- _TASK TO COMPLETE_: Would you copy each line of the data below that has "right"?

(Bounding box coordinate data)
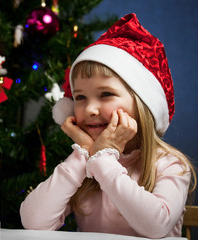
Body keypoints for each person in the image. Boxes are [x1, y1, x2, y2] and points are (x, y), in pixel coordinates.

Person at [20, 13, 197, 238]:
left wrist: (103, 158)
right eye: (80, 97)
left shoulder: (169, 164)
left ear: (143, 104)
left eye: (105, 94)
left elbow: (157, 226)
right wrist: (83, 154)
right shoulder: (82, 163)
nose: (90, 109)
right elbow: (33, 222)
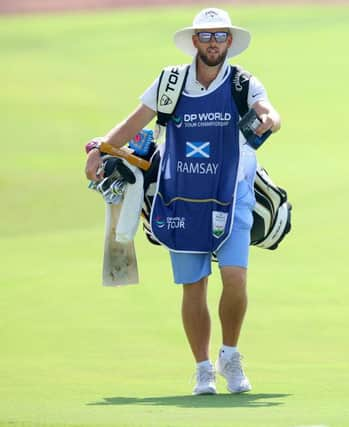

- _RESPONSE_:
right eye: (80, 97)
right wrist: (83, 154)
right shoulder: (82, 163)
right elbow: (33, 222)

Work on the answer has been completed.